Ludovic Courtès <ludo <at> gnu.org> writes:
> Yes, that's probably a good idea. At any rate, we only have
> `scm_to_locale_string ()' currently so it's not too late to add a single
> function with an encoding parameter in lieu of the proposed
> `scm_to_{utf8,utf16,utf32,ucs4,...}_string ()'.
>
> But first of all, one needs to implement Unicode support.
FWIW, I have a complete unicode support library for Guile called GuICU. It
lives at http://gano.sourceforge.net. It works for me, but, hasn't been
widely tested.
It is built on the large and cumbersome IBM ICU library.
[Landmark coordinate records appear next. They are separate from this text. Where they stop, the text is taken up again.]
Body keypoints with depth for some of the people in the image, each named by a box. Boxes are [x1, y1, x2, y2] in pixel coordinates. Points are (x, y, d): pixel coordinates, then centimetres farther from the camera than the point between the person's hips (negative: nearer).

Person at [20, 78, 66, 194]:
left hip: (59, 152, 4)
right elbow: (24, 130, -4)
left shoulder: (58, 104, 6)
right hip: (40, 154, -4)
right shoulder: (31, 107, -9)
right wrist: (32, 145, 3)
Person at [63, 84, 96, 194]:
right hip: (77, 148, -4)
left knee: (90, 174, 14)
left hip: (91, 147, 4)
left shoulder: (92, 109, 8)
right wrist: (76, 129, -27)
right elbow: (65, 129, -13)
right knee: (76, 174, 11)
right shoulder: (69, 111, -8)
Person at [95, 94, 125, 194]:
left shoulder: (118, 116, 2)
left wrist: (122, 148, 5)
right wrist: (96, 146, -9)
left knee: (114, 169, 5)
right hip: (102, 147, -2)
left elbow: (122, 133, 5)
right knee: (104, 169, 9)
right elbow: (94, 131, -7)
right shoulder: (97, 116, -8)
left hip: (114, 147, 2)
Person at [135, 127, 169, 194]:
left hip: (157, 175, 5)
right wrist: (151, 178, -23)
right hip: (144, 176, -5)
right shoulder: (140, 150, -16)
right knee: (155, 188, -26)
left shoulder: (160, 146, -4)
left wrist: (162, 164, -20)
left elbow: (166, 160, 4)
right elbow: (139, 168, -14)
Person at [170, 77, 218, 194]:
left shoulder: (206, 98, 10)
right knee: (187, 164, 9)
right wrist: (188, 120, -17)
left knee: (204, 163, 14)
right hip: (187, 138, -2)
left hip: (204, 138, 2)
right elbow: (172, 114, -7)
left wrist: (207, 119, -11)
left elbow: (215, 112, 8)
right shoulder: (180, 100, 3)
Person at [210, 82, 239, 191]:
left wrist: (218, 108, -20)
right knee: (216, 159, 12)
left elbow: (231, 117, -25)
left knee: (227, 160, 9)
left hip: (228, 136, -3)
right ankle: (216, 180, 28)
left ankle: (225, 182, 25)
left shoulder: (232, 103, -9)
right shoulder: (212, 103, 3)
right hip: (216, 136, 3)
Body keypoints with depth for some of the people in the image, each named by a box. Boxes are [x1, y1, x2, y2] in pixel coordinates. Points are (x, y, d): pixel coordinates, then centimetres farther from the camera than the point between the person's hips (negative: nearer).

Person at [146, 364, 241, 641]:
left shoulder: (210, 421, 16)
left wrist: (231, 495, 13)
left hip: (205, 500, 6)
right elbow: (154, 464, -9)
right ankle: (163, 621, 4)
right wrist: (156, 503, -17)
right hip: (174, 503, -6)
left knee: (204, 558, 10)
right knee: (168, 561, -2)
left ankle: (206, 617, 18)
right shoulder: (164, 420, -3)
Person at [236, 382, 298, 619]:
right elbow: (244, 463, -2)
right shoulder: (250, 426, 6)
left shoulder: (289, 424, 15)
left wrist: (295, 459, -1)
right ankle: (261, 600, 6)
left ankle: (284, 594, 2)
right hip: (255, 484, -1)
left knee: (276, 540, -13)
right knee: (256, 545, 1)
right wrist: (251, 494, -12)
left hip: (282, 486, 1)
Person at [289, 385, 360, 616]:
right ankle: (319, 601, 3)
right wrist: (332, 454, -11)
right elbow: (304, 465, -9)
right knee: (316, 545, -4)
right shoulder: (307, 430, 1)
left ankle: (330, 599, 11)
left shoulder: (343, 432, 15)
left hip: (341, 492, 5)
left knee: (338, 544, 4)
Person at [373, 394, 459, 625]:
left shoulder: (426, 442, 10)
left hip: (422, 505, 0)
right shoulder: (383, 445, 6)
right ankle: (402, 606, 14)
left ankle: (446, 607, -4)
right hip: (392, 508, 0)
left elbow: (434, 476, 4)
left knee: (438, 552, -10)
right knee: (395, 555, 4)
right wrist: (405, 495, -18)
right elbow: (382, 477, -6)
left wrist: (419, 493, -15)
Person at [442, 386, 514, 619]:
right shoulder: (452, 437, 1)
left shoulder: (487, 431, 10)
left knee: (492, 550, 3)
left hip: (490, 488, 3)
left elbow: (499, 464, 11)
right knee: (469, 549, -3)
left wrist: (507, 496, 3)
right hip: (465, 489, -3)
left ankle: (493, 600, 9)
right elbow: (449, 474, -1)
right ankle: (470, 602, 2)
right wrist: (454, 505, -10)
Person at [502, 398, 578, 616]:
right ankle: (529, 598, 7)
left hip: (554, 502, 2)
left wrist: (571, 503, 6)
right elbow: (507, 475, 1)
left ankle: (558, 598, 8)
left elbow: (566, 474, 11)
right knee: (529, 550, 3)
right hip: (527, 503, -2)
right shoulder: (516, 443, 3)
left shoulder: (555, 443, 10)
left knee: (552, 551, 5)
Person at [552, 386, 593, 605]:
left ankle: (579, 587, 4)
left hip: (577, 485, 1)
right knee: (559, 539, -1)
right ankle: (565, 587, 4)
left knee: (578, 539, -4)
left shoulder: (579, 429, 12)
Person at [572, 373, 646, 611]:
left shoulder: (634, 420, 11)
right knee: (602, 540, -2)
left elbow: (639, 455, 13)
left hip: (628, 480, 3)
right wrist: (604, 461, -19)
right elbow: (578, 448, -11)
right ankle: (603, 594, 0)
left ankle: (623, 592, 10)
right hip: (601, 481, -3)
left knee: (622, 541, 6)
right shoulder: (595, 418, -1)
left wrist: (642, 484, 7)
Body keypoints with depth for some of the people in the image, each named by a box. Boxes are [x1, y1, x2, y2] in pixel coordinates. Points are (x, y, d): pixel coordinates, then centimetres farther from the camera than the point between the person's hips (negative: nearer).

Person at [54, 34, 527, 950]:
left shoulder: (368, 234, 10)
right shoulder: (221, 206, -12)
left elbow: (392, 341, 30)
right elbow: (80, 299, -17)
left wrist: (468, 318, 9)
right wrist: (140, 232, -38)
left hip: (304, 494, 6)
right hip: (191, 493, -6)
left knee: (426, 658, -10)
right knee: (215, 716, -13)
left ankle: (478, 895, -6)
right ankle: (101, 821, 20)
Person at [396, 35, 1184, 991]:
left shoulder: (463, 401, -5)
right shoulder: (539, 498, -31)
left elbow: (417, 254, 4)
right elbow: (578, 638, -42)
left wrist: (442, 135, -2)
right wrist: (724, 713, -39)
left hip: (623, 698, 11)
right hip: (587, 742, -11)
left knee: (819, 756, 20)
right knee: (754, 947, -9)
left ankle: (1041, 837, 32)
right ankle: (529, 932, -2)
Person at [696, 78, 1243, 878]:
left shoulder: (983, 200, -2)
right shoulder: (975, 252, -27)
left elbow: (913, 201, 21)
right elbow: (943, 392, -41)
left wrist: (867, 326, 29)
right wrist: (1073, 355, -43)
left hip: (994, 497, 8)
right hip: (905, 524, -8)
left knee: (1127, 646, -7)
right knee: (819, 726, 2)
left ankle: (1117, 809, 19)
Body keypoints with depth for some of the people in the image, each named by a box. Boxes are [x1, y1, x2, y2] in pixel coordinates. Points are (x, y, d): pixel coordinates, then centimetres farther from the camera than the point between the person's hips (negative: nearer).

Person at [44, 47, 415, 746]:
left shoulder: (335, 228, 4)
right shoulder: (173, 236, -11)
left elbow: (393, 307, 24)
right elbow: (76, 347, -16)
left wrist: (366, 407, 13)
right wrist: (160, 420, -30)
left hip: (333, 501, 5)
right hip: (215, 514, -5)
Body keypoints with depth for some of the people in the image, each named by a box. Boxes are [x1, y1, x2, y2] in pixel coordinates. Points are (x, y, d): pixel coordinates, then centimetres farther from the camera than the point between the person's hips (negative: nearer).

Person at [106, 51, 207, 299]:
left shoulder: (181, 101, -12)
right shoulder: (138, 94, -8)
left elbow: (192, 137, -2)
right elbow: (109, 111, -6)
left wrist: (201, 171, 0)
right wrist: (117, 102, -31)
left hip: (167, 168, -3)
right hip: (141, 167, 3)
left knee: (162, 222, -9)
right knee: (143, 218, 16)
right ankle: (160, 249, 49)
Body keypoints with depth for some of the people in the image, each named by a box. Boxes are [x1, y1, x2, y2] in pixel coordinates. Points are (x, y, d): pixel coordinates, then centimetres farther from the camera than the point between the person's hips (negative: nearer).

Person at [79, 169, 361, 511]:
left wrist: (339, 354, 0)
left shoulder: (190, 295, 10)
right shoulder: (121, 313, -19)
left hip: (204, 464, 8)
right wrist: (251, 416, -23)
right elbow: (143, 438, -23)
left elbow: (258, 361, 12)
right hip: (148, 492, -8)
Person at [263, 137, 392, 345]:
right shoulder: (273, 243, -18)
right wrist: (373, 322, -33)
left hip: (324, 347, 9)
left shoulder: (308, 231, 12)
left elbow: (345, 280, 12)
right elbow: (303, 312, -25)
ICU encodes things
internally as UTF16, which I always though of as a poor idea, since neither
allows O(1) seeking of individual codepoints nor works so well with UTF-8.
Based on my experience with ICU and putting this library together, and looking
at what r6rs claims should be the future for Unicode, I really do think that
UTF-32 is the way to go.
Alternately, one could build a string library where strings are represented as
either u8 or u32 vectors. If a string function is asked to operate on a u32
vector, it will assume a UTF32 encoding. If a string function is asked to
operate on a u8 vector it will either require a locale or, as a fallback,
treat the string as a raw byte vector.
This would be twice the work to implement, though.